Se pose donc la question de l’utilité pédagogique d’un LSU qui ne débrouille aucun des enjeux pédagogiques posés par l’évaluation des élèves (évaluer pour qui ? Évaluer pour quoi ? Qui évalue ? Sur ces éléments voir l’article de compte-rendu du stage EE-FSU dans le numéro 52). Il ne résout pas la question de la place et de l’utilité de l’évaluation dans les processus d’apprentissage. En tentant d’uniformiser le système, il semble plutôt limiter les possibilités d’utiliser l’évaluation dans ce sens.

La question du fichage

Les textes semblent en baliser le risque. Mais il faut être prudent, tant les logiques de contrôle et de fichage sont aujourd’hui généralisées. Les risques se situent à trois niveaux : dans une évolution des textes, dans l’absence de garantie technique concrète du non-fichage, et dans l’existence d’autres textes remettant en cause les éléments de protection. Ainsi l’article 48 de la loi CESEDA, relative aux droits des étrangers en France, stipule que les établissements scolaires peuvent être amenés à fournir des informations, quelles que soient les modalités de conservation de ces informations, dans le cadre du traitement d’une demande de titre ou renouvellement de titre. Le renouvellement d’un titre de séjour a déjà été refusé à un adolescent parce que ses bulletins témoignaient d’un manque d’investissement.
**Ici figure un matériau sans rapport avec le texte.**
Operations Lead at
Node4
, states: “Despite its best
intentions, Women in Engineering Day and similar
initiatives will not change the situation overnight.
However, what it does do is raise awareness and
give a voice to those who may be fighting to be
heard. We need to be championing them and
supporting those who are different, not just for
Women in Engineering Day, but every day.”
Des éléments conservés dans le LSU pourraient se révéler hautement problématiques.

Les réponses techniques aux nombreuses questions concernant la confidentialité et l’usage qui pourrait être fait de la masse de données ainsi récoltées n’existent pas à ce jour. Quel regard des familles sur les données stockées dans les dossiers ? Quel droit à l’oubli ? Qui vérifiera que les dossiers seront bien effacés un an après la fin de la classe de troisième ?

Enfin, le MEN ne cache pas son intention d’utiliser ces données à des fins statistiques et de pilotage… S’agira-t-il seulement de statistiques ? N’y a-t-il pas un risque de voir ainsi évalués et comparés des écoles, des collèges ou même des enseignants ? En tout cas, les pratiques, les projets, les EPI(1), les PPRE(2), PAP(3) et autres dispositifs de remédiations mis en place, ou non pourront être suivis à la trace… Et les évolutions récentes apportées à ONDE (interface de gestion des écoles) n’ont rien de rassurant.

Se battre contre le LSU reste une nécessité. Mais s’impose à nous un travail d’information et de problématisation plus important que face au LPC. Les risques de fichage impliquent de faire les liens avec des politiques de contrôle plus générales. Les enjeux pédagogiques, liés à l’évaluation des élèves, exigent de reprendre avec les enseignant-es des débats essentiels, d’ordre professionnel. Il s’agit de permettre à nos métiers de se construire en tant qu’œuvrant à l’émancipation des élèves et la démocratisation du système scolaire, et, pour cela, de résister massivement à l’imposition d’outils au mieux inutiles, au pire dangereux par rapport à ce projet. ●

Adrien Martinez Ariztegui et Loïc Saint-Martin

1) Enseignements Pratiques Interdisciplinaires.
2) Projet Personnalisé de Réussite Éducative, pour accompagner des difficultés passagères.
3) Projet d’Accompagnement Personnalisé, pour accompagner des difficultés pérennes, du type « dys ».